I wish so much for his legacy to take hold in western (mostly white) food media culture. What a loss. I’m so sad.
— Jenny Yang 👲🏼👲🏼👲🏼 (@jennyyangtv) June 8, 2018
As we mourn the loss of Anthony Bourdain, let’s remember his unwavering support for Latinos in the food industry. pic.twitter.com/FjSge39MQB
— REMEZCLA (@REMEZCLA) June 8, 2018
If you’re from a marginalized, dehumanized community, you know what Anthony Bourdain meant. To Palestinians, Iranians, Libyans, undocumented immigrants in the US, abused women…what a loss.
— Mohammad Alsaafin (@malsaafin) June 8, 2018
.@Bourdain: “As any chef will tell you, our entire service economy—the restaurant business as we know it—in most American cities, would collapse overnight without Mexican workers.”

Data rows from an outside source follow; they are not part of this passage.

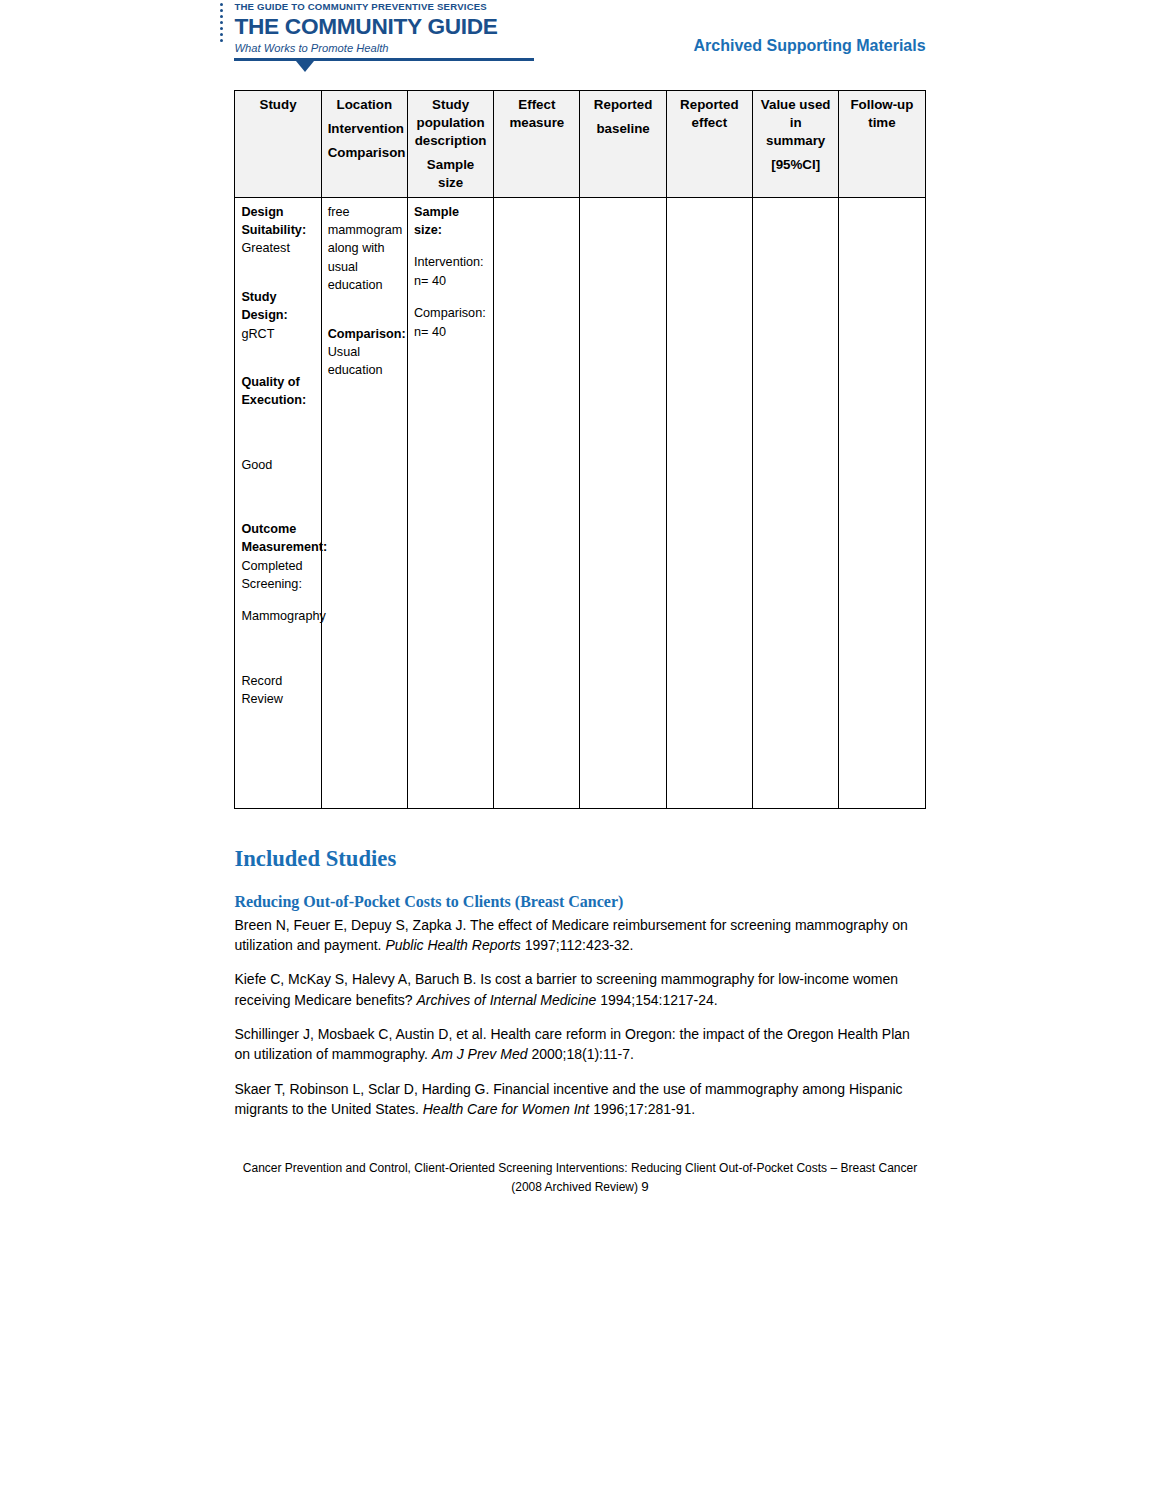THE GUIDE TO COMMUNITY PREVENTIVE SERVICES
THE COMMUNITY GUIDE
What Works to Promote Health
Archived Supporting Materials
| Study | Location Intervention Comparison | Study population description Sample size | Effect measure | Reported baseline | Reported effect | Value used in summary [95%CI] | Follow-up time |
| --- | --- | --- | --- | --- | --- | --- | --- |
| Design Suitability: Greatest Study Design: gRCT Quality of Execution: Good Outcome Measurement: Completed Screening: Mammography Record Review | free mammogram along with usual education Comparison: Usual education | Sample size: Intervention: n= 40 Comparison: n= 40 | | | | | |
Included Studies
Reducing Out-of-Pocket Costs to Clients (Breast Cancer)
Breen N, Feuer E, Depuy S, Zapka J. The effect of Medicare reimbursement for screening mammography on utilization and payment. Public Health Reports 1997;112:423-32.
Kiefe C, McKay S, Halevy A, Baruch B. Is cost a barrier to screening mammography for low-income women receiving Medicare benefits? Archives of Internal Medicine 1994;154:1217-24.
Schillinger J, Mosbaek C, Austin D, et al. Health care reform in Oregon: the impact of the Oregon Health Plan on utilization of mammography. Am J Prev Med 2000;18(1):11-7.
Skaer T, Robinson L, Sclar D, Harding G. Financial incentive and the use of mammography among Hispanic migrants to the United States. Health Care for Women Int 1996;17:281-91.
Cancer Prevention and Control, Client-Oriented Screening Interventions: Reducing Client Out-of-Pocket Costs – Breast Cancer (2008 Archived Review) 9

— Gabe #DreamActNow Ortíz (@TUSK81) June 8, 2018
Bourdain was the kind of man who didn’t sanitize public expressions to fit what’s appropriate for “polite company” or what’s advantageous for his career. From Cambodia to Palestine, he spoke undiluted truth, with all the harshness and passion the moment called for. #RipAnthony pic.twitter.com/DYeNFw9LoK
— Omar Baddar (@OmarBaddar) June 8, 2018
Watch Bourdain speak very movingly about his episode on Palestine. This episode was a milestone because he brought complexity and nuance to a people and a topic that so many others maligned.https://t.co/Vb2fXtfnsm
— Racist Sandwich 🍔 (@raceandfood) June 8, 2018
The respect that Anthony @Bourdain had for the food of every culture was unparalleled on television—it was never “exotic” or otherizing. He took the time to understand the people + the history behind the food, all while being a loud advocate for many who have been in the shadows.